Gubernur Jawa Barat Dedi Mulyadi mengusulkan kebijakan yang menuai kontroversi dengan menjadikan vasektomi sebagai syarat bagi keluarga miskin dengan banyak anak untuk menerima bantuan sosial (bansos). Kebijakan yang akan diusulkan ini mulai diumumkan melalui media sosial Gubernur Jawa Barat itu sendiri yaitu melalui platform Tiktok miliknya. Menurut Dedi, banyak permintaan bantuan justru datang dari keluarga prasejahtera dengan lebih dari tiga anak, sehingga ia memandang pentingnya penguatan tanggung jawab reproduktif, terutama dari pihak laki-laki. Usulan ini disertai insentif finansial bagi pria yang bersedia menjalani vasektomi. Meskipun kebijakan ini diklaim sebagai bentuk kontrol populasi dan pencegahan kemiskinan, berbagai pihak mengkritiknya sebagai bentuk diskriminasi terhadap warga miskin. Komnas HAM menilai syarat tersebut melanggar hak atas integritas tubuh dan prinsip non-diskriminasi dalam pemenuhan jaminan sosial.

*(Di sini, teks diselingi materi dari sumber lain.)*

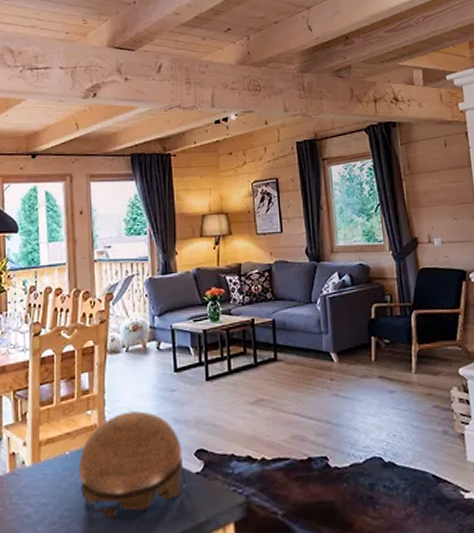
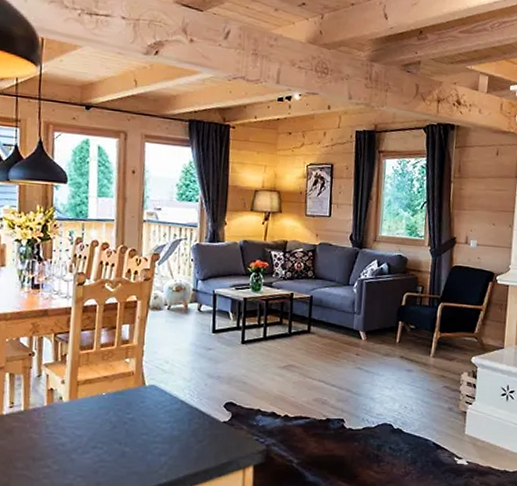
decorative bowl: present [78,411,186,519] -> none [113,363,214,454]

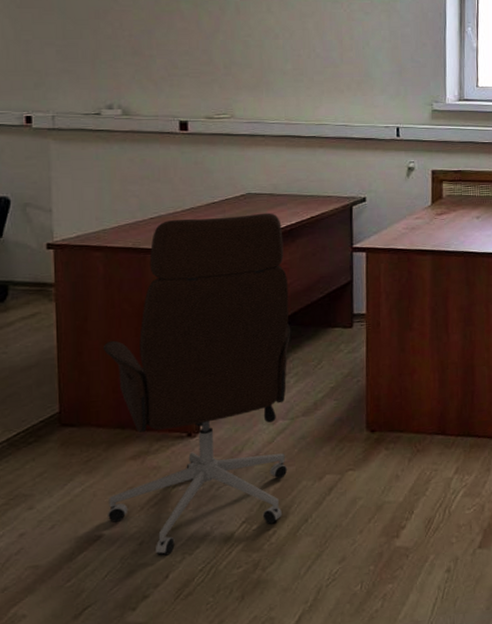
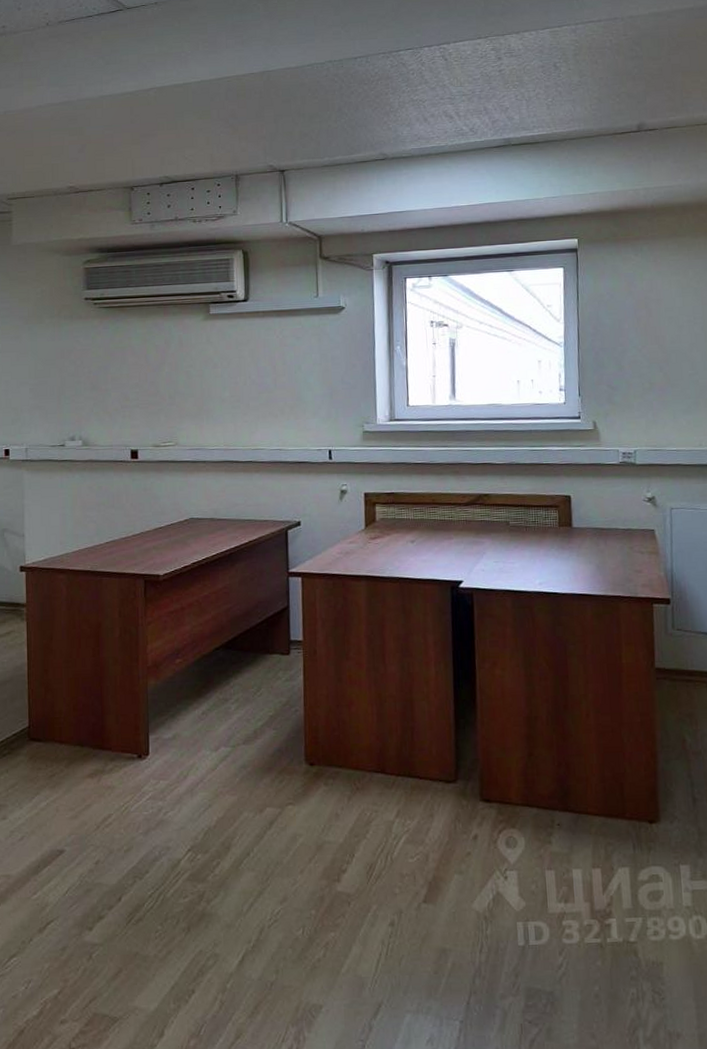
office chair: present [102,212,291,556] -> none [65,537,232,877]

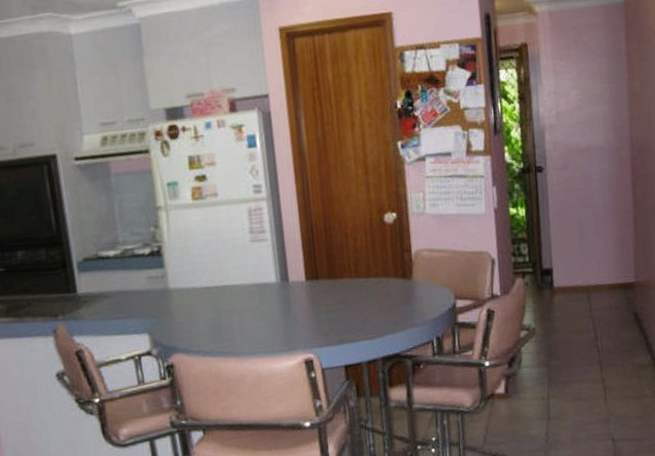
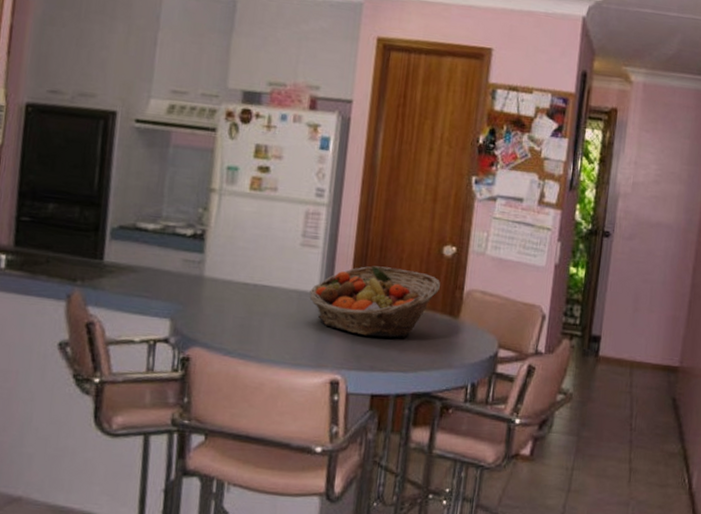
fruit basket: none [268,243,389,314] -> present [309,265,441,338]

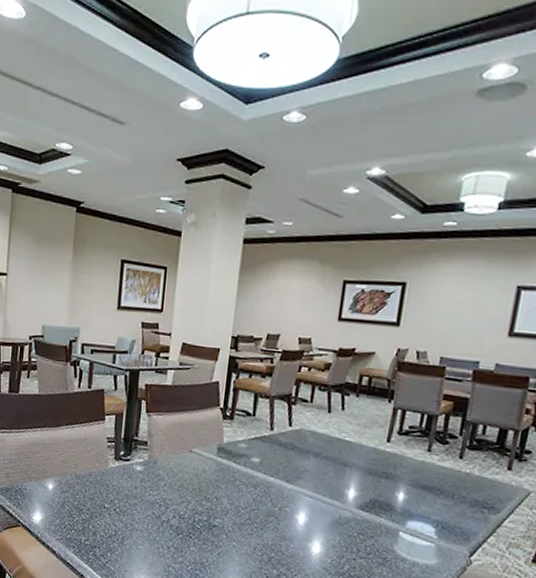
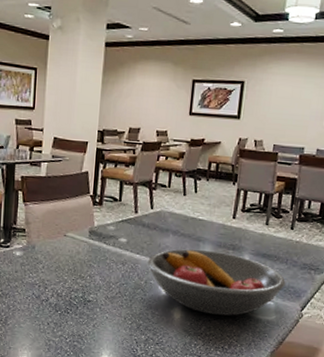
fruit bowl: none [283,474,451,556] -> present [147,249,286,316]

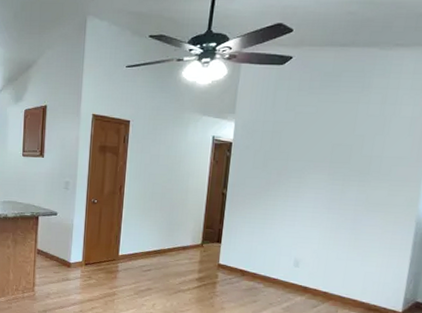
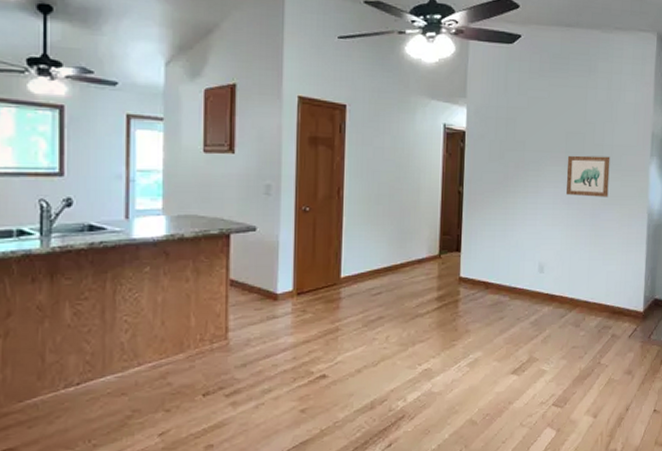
wall art: none [328,165,379,205] -> present [566,155,610,197]

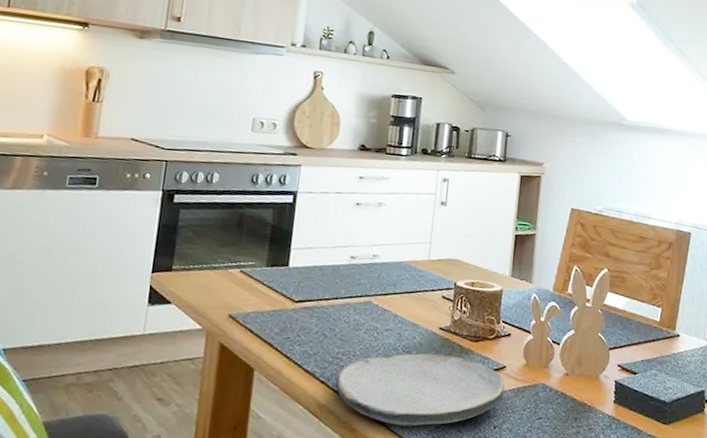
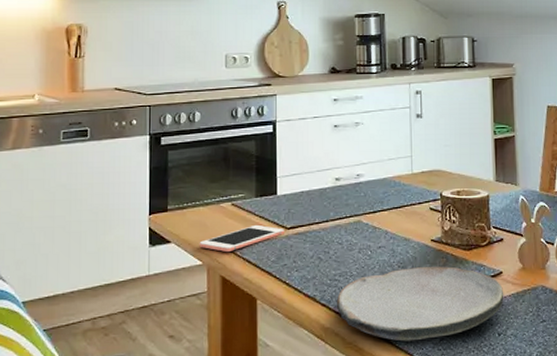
cell phone: none [200,295,292,319] -> present [199,225,284,252]

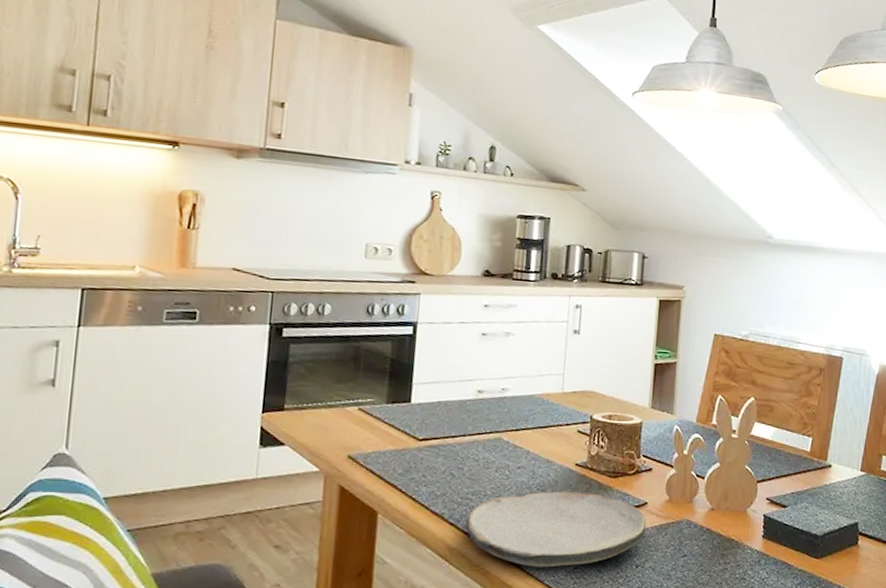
cell phone: present [199,225,284,252] -> none [317,434,415,460]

Kritik lain datang dari perspektif kebijakan sosial dan kesehatan masyarakat. Menurut analisis Soetomo (2023), pendekatan represif atau bersyarat dalam pelayanan publik berisiko memperdalam ketimpangan sosial dan memperlemah kepercayaan publik terhadap negara. Selain itu, kebijakan bersyarat seperti ini bertentangan dengan prinsip universalitas dalam perlindungan sosial sebagaimana diatur dalam Pasal 28H ayat (3) UUD 1945 dan Pasal 12 Undang-Undang Nomor 11 Tahun 2009 tentang Kesejahteraan Sosial. Hal ini juga tidak sesuai dengan asas-asas yang berada pada Pasal 2 Undang-Undang Nomor 11 Tahun 2009, khususnya pada asas keadilan. Alih-alih mensyaratkan prosedur medis, pendekatan yang lebih etis dan efektif adalah peningkatan literasi kesehatan reproduksi, serta pengikutsertaan pria dalam KB secara sukarela dan edukatif. Oleh karena itu, diperlukan evaluasi menyeluruh terhadap kebijakan ini agar tidak mencederai prinsip keadilan sosial dan hak asasi manusia.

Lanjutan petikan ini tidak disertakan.